LONDON (Reuters) – Uncertainty over Britain's exit from the European Union has hit science funding of half a billion euros and is preventing international researchers from coming to Britain, a leading institution said on Wednesday. market.
FILE PHOTO: British Prime Minister Boris Johnson visits Fusion Energy Research Center at Fulham Science Center in Oxfordshire, England, August 8, 2019. Julian Simmonds / Pool via REUTERS / File Photo
An analysis conducted by the Royal Society's science academy found that UK's annual participation in EU research funding has dropped by about 460 million euros ($ 509.40 million) since 2015, making it a less attractive destination for talent. international scientific
British Prime Minister Boris Johnson has pledged to remove Britain from the EU with or without a deal by the end of October.
Venki Ramakrishnan, president of the Royal Society, said the potential paralysis of a Brexit without agreement and the current state of chaos has already led to a dramatic drop in the number of leading researchers wishing to come to the UK.
"People don't want to play their careers when they have no idea if the UK will be willing and able to maintain its global scientific leadership," he said in a statement as the analysis was published.
On funding, the Royal Society report found that in 2015, prior to the UK referendum on Brexit, Britain secured € 1.49 billion, or 16% of all Horizon 2020 grants. – the EU's research and innovation program, which has about € 77 billion. funding between 2014 and 2020.
By 2018, that number had dropped to just over 11% of donations, or 1.06 billion euros.

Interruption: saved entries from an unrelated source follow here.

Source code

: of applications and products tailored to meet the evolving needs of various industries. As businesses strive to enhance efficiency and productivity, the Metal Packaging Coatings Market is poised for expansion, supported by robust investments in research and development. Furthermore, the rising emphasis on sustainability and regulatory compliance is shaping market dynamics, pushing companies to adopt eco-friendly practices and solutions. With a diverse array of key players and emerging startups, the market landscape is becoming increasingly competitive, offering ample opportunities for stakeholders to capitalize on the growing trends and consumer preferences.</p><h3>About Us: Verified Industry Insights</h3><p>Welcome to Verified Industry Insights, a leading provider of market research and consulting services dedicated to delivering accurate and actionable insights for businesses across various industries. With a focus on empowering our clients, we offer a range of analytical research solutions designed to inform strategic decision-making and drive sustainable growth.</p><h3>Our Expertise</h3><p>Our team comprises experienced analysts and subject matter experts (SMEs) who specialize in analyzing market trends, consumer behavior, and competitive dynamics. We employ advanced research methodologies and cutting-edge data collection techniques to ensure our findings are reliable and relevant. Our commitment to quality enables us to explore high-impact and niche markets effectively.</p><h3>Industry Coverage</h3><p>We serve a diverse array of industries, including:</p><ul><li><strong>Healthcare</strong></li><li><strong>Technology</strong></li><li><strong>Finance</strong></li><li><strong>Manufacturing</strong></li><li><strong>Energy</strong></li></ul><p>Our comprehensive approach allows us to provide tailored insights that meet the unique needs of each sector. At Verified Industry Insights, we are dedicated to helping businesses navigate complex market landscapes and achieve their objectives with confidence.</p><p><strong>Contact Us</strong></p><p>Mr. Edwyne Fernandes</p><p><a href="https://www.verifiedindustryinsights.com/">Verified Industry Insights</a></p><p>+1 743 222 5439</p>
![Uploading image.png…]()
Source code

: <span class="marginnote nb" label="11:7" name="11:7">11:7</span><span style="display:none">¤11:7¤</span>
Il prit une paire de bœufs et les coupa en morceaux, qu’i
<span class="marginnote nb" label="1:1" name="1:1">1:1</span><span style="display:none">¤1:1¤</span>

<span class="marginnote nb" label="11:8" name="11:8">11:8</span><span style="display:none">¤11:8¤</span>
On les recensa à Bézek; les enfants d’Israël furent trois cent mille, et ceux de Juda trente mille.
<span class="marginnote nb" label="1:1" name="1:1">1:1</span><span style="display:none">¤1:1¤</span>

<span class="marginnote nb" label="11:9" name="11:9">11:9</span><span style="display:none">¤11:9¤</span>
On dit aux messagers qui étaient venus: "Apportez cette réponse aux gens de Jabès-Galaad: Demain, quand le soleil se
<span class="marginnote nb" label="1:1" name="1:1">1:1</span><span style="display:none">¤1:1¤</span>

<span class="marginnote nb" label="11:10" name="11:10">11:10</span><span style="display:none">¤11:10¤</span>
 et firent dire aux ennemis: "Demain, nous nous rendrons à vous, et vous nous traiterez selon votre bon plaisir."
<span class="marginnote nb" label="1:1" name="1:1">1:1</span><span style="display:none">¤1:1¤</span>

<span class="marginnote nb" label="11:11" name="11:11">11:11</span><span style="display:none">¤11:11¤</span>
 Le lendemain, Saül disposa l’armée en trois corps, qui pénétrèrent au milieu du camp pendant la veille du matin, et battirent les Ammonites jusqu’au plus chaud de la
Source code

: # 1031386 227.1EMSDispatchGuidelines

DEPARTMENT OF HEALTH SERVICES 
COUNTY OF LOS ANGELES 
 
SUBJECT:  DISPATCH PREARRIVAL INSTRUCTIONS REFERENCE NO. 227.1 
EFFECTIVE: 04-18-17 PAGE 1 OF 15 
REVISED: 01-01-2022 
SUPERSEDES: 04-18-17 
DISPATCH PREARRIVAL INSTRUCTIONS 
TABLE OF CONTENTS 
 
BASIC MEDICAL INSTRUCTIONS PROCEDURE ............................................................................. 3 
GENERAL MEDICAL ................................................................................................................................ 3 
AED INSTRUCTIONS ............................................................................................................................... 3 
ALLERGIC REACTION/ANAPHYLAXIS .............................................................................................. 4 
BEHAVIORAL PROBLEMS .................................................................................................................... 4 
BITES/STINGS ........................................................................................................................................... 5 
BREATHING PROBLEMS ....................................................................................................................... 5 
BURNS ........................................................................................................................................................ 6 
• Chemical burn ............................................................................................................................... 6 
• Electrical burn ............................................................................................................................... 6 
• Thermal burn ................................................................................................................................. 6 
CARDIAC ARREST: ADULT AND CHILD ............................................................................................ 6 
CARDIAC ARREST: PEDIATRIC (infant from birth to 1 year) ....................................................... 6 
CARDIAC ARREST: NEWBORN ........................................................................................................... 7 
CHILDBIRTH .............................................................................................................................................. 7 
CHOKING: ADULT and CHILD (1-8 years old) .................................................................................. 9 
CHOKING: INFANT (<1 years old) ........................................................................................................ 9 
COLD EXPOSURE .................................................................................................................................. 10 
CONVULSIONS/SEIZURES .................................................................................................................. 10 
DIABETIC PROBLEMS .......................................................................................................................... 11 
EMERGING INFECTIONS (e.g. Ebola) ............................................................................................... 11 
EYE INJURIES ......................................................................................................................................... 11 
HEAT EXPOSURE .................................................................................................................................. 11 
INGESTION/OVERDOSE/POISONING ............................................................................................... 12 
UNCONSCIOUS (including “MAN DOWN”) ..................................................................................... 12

Britain has historically been an attractive place for ambitious researchers and leaders to work, the Royal Society report said – but Brexit is tarnishing that reputation.
He cited data from an EU-administered scheme known as "Marie Curie Fellowships" designed to help scientists move to foreign institutions.
In 2015, before the referendum, 515 scientists made these scholarships at British institutions. By 2018, that number had dropped to 336.
At the same time, the number of scholarships for scientists who moved to Switzerland and Italy increased by 53 each, and Ireland, Spain, Belgium, Norway and Sweden also attracted a larger number.
"Therefore, the UK lost the attraction of 179 internationally excellent scientists to its institutions through this scheme only in 2018. And our international competitors are benefiting," the report said.
A spokesman for the government's business, energy and industry department said it was determined that Britain would become "a world leading place" for science after Brexit.
"That's why we firmly pledge to increase investment in research and development to at least 2.4% of GDP by 2027 and why the Prime Minister recently announced a quick visa route for scientists to come to the UK." , he said.